[[ Provided passage, beginning ]]

Tailwater Weekend by Mark Usyk

The idea of getting together every couple of weeks at a local eating and drinking establishment had been carried through several times so far over the winter. Usually it was anywhere from six to ten of us, showing up around 6:30-ish, or when we felt like it. We grabbed a beer of some type or whatever we felt was appropriate according to the day that we’d just endured, and set up vices at an out of the way table. We’d sit around telling fishing stories, which was honestly more important than the tying itself, and every now and then I myself would actually remove a finished fly from the vice jaws to replace it with a fresh bare hook. At home in an hour I might tie five or six streamers, the number done in a given amount of time depending on whether I was tying out of necessity or simply to pass the movements of the clocks hands. But on one of these nights out, in three hours I might tie three decent at best streamers, a pace I deemed appropriate for the circumstances.

[[ Provided passage, end ]]
[[ Given information, beginning ]]

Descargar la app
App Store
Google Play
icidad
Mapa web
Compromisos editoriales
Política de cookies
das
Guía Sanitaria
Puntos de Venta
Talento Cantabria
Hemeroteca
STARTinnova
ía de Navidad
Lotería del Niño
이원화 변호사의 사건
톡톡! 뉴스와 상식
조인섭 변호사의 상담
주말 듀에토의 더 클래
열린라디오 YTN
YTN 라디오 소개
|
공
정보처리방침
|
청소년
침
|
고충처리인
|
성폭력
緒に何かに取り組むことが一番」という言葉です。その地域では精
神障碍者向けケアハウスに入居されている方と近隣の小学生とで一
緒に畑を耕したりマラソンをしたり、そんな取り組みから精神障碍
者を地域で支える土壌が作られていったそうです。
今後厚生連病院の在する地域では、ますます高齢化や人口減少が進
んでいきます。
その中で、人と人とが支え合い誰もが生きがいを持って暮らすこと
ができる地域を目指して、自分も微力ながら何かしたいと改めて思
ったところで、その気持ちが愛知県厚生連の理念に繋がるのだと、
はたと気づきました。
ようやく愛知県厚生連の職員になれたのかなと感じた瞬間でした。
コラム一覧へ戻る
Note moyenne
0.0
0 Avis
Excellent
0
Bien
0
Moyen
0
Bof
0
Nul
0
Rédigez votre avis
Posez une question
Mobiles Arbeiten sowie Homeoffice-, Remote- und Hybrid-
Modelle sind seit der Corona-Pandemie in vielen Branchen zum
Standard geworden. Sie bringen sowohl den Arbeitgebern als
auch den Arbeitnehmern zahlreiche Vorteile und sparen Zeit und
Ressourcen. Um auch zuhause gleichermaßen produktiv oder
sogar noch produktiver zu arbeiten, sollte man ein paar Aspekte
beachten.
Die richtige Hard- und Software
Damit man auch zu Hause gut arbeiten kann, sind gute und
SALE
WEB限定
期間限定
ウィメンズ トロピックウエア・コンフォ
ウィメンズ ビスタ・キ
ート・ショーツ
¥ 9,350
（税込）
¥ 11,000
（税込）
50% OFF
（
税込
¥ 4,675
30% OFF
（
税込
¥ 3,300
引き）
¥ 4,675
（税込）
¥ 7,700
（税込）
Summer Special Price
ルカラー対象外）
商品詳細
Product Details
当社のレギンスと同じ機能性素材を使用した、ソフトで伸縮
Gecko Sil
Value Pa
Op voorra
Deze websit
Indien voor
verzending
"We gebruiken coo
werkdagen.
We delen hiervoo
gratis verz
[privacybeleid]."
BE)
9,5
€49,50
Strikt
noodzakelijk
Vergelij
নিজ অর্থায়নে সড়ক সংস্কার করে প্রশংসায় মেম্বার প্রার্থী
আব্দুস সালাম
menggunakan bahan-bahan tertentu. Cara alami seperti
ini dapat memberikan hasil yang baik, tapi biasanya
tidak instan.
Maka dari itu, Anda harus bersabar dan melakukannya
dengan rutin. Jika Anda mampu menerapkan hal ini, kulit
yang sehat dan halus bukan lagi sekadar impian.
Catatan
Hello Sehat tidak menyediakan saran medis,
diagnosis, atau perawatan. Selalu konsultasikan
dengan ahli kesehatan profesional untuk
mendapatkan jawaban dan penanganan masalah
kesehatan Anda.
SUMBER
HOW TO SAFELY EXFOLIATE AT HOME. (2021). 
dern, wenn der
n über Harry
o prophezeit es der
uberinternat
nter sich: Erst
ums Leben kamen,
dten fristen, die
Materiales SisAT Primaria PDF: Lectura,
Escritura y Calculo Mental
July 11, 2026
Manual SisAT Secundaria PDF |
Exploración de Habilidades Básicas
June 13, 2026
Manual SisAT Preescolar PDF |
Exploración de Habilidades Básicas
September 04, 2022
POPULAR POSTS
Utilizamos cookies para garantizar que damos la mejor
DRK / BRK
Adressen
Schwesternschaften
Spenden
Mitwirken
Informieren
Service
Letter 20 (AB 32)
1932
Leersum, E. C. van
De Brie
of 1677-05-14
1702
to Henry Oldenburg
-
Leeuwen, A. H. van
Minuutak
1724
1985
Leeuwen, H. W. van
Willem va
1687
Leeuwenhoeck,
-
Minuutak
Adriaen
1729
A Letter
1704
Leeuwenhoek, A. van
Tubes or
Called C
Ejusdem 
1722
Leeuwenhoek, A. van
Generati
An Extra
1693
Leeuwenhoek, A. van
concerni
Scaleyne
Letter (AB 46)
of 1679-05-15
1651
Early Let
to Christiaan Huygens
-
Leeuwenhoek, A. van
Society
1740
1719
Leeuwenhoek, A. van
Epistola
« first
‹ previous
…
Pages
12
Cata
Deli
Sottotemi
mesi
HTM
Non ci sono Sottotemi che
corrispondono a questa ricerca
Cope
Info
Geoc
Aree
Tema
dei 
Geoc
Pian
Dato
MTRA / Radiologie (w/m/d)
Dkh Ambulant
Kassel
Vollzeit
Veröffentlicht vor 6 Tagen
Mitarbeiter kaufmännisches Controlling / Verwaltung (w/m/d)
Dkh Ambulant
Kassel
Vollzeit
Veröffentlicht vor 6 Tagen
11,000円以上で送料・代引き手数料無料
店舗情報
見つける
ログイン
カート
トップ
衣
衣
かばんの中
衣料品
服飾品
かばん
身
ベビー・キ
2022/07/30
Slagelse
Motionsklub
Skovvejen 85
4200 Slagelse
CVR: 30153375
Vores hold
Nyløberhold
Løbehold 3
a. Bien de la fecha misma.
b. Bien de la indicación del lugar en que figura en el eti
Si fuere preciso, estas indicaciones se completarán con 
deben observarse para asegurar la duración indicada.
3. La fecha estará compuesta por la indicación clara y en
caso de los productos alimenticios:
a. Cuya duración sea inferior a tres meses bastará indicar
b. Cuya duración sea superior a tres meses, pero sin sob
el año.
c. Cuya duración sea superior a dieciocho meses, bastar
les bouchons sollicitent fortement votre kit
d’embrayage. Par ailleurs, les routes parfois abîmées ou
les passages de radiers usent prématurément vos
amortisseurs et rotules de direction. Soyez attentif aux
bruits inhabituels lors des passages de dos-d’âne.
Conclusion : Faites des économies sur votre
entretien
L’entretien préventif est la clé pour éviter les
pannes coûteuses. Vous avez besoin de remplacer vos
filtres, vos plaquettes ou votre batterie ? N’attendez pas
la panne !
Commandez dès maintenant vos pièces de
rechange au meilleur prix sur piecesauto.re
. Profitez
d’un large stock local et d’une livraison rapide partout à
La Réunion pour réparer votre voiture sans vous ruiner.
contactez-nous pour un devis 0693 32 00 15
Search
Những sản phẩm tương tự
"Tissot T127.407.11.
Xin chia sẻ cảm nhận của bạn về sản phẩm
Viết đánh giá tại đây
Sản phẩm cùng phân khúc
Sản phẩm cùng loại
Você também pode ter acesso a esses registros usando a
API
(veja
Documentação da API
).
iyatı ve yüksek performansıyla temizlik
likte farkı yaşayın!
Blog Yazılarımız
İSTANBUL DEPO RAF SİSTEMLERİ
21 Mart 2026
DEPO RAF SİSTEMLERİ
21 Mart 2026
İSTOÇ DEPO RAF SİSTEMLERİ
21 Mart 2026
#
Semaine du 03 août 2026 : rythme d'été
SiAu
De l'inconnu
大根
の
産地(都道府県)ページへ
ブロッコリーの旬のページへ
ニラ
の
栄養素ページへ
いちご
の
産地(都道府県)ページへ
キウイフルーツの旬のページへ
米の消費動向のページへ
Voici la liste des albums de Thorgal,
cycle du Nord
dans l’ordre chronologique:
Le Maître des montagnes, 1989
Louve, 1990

[[ Given information, end ]]

Activity 1
According to the fly-tying passage, why do so few flies get finished at the winter get-togethers?
Activity 2
Reproduce the saved entries word for word, beginning at their first line and stopping after the line that contains "Rédigez votre avis".

Response area 1
The fishing stories told around the table mattered more than the tying itself, so a finished fly came out of the vise only now and then. Three decent streamers in three hours was a pace judged appropriate for those evenings.

Response area 2
Descargar la app
App Store
Google Play
icidad
Mapa web
Compromisos editoriales
Política de cookies
das
Guía Sanitaria
Puntos de Venta
Talento Cantabria
Hemeroteca
STARTinnova
ía de Navidad
Lotería del Niño
이원화 변호사의 사건
톡톡! 뉴스와 상식
조인섭 변호사의 상담
주말 듀에토의 더 클래
열린라디오 YTN
YTN 라디오 소개
|
공
정보처리방침
|
청소년
침
|
고충처리인
|
성폭력
緒に何かに取り組むことが一番」という言葉です。その地域では精
神障碍者向けケアハウスに入居されている方と近隣の小学生とで一
緒に畑を耕したりマラソンをしたり、そんな取り組みから精神障碍
者を地域で支える土壌が作られていったそうです。
今後厚生連病院の在する地域では、ますます高齢化や人口減少が進
んでいきます。
その中で、人と人とが支え合い誰もが生きがいを持って暮らすこと
ができる地域を目指して、自分も微力ながら何かしたいと改めて思
ったところで、その気持ちが愛知県厚生連の理念に繋がるのだと、
はたと気づきました。
ようやく愛知県厚生連の職員になれたのかなと感じた瞬間でした。
コラム一覧へ戻る
Note moyenne
0.0
0 Avis
Excellent
0
Bien
0
Moyen
0
Bof
0
Nul
0
Rédigez votre avis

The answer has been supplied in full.